"Do Unto The Others Yet To Be Born As You Wish Your Ancesters Would Have Done For You"
I have finally gotten my motto. This is a philosophy I landed upon as a teenager - to see the world from the vantage point of future children I'll never meet.
Let's label this the "Lithium Rule"... Since if it isn't searchable, it hasn't been labelled as of yet. It helps that I misspelled "Ancestors", of course.
"Do unto the others yet to be born as you wish your ancestors would have done unto you"
Surely I'm not the first one to come up with this? But Google suggests I may be the first to publish it online (which I'm quite aware isn't all 8 billion of us with that privilege... and also this is in English). I searched it both ways, done for you or done unto you... first dibs. It is...
The Lithium Rule.
Do not do to future generations that which you wouldn't want previous generations to do to ours.
Future yet to be born children are innocent, and we are impacting the world, and consuming its resources, in ways that will affect them - perhaps gravely. That was my focus, it's my religion if you will, and it's why I'm conservative about mining and liberal about recycling.My firstborn twins... 1996. I was thinking about them in 1978, when I became a recycler.
The"Golden Rule", to do unto others as you would have others do unto you, I was raised to believe was the most important rule to follow in my lifetime (along with "be true to thine own self, thanks to Great Grandma Minnie Freeland).

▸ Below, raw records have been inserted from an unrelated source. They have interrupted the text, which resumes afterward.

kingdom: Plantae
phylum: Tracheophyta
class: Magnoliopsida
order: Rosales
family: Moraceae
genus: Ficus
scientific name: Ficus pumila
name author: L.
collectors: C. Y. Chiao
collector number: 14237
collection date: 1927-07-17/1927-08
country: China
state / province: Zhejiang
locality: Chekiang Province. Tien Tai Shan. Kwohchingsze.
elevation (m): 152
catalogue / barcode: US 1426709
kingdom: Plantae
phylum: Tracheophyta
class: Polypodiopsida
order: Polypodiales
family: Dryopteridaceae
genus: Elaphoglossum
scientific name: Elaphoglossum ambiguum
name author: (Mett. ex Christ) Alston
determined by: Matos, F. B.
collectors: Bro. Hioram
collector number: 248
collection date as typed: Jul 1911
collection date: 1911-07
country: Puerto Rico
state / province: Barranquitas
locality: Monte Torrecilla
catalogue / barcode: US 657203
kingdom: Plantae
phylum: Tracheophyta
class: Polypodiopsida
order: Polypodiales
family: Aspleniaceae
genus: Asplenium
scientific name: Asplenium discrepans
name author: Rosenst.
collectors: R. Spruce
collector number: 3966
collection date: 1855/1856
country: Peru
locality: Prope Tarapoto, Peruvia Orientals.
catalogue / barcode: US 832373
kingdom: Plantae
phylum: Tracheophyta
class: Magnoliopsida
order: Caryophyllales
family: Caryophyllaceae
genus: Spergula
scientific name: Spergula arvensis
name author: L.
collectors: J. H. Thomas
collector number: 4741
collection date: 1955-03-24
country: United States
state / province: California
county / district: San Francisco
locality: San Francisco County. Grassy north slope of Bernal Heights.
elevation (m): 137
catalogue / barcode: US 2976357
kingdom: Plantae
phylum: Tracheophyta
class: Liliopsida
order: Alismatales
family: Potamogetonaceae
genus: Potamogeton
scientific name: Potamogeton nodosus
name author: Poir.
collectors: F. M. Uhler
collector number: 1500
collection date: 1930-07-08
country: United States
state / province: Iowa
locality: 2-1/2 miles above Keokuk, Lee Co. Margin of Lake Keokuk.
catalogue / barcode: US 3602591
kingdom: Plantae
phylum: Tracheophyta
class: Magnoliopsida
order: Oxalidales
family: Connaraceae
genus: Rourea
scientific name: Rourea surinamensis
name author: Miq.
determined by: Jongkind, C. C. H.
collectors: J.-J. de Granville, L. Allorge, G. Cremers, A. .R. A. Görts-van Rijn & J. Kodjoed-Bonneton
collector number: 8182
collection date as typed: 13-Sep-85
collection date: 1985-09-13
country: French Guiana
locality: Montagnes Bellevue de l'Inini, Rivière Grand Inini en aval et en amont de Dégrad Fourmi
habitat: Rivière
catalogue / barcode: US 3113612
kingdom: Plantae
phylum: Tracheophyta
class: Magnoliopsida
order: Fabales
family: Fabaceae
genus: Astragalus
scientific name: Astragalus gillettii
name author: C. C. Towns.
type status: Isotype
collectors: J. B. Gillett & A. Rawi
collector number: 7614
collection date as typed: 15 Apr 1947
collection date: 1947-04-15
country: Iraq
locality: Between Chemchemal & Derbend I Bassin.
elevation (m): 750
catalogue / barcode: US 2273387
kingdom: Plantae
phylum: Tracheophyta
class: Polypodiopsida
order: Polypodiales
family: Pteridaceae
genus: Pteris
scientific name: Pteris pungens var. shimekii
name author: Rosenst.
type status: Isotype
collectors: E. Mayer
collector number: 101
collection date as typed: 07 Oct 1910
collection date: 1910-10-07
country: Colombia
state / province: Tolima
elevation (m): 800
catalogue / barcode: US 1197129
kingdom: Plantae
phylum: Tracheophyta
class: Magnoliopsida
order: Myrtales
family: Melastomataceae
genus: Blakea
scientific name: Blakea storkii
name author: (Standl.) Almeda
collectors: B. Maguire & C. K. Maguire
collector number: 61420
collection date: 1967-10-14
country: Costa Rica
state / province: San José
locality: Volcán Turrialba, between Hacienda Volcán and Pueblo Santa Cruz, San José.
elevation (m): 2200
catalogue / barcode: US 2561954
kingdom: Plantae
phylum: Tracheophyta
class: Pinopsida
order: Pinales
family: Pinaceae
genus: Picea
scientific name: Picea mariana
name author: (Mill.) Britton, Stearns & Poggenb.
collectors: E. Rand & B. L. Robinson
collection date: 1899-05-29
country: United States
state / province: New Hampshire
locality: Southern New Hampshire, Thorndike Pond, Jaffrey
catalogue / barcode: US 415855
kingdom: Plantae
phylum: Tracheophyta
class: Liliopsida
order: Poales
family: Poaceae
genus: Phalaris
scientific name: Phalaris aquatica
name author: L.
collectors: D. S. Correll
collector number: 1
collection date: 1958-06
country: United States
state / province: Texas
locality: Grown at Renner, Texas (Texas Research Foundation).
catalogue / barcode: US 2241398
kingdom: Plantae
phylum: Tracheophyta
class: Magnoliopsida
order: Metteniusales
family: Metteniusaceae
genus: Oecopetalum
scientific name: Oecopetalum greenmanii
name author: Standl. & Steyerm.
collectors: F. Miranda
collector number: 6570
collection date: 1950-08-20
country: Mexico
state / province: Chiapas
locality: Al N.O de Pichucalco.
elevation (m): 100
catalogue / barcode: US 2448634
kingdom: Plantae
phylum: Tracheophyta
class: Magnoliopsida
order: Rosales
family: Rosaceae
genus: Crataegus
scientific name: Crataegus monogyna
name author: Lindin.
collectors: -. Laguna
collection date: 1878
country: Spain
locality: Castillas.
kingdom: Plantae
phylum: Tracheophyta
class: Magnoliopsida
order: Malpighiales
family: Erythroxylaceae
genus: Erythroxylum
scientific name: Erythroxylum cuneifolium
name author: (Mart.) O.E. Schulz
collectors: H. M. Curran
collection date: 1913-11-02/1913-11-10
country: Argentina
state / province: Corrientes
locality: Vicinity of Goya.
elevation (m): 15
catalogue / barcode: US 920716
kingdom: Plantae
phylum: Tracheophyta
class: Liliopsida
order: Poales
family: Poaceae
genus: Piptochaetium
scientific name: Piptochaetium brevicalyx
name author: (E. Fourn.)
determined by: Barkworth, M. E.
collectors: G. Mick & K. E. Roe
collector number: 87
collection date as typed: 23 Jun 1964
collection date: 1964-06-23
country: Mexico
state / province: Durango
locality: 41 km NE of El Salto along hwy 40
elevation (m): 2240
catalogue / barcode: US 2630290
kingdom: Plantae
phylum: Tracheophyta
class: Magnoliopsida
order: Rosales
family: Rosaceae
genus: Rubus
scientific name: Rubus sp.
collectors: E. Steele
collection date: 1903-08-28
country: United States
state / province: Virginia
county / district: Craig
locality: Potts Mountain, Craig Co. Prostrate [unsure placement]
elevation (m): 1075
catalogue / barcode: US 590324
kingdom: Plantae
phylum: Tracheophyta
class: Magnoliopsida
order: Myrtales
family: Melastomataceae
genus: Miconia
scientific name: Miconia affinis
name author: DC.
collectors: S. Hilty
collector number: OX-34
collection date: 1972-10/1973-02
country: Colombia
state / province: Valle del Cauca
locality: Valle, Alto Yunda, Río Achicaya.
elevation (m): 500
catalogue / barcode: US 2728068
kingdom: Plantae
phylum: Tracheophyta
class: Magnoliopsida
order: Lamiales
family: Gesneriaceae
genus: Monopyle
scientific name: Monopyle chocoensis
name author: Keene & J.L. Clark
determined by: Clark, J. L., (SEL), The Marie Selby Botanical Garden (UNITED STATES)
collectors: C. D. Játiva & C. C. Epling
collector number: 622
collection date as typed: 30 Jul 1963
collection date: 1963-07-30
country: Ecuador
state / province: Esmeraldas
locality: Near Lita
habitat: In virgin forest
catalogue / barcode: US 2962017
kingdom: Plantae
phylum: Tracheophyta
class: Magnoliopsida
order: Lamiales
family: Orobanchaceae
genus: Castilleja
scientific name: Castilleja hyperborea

My parents were the first of their families - multi generations - to get college degrees (Ph.D dad, Journalism BA History, MA mom, German). They were able to give the Golden Rule its first international perspective, telling me that it's not unique to Christianity, that it is in most cultures, but that in most cultures it's in a negative - do NOT do unto others something you would NOT want them to do unto you. They told me it actually works better than the Christian English version.
"Do not do unto the others yet to be born something you would not wish your ancestors would have done unto you"
That "broader view" of the "most important directive" perhaps set the ball rolling for me to identify "others" not as my contemporaries, not of my neighbors, not of my peers, but of people I cannot claim to really know personally. The "Lithium Rule" specifies others to be children of the future, yet to be born, for whom my personal reputation will be meaningless dust.
There's a double nurture perspective as well.
"Do unto the others yet to be born as you wish your they would do unto your children"
There's a lot of other ground that could be covered here. If the Golden Rule is temporally fixed upon the living, not recognizing our deeds have effects on future generations, there's room for other derivatives.
The Indium Rule might be "Do Unto Other Species As You Would Have Other Species Do Unto You."
When Ancestors is spelled correctly, by the way, the top Google result is a letter from Abigail Adams, wife of "founding father" John Adams.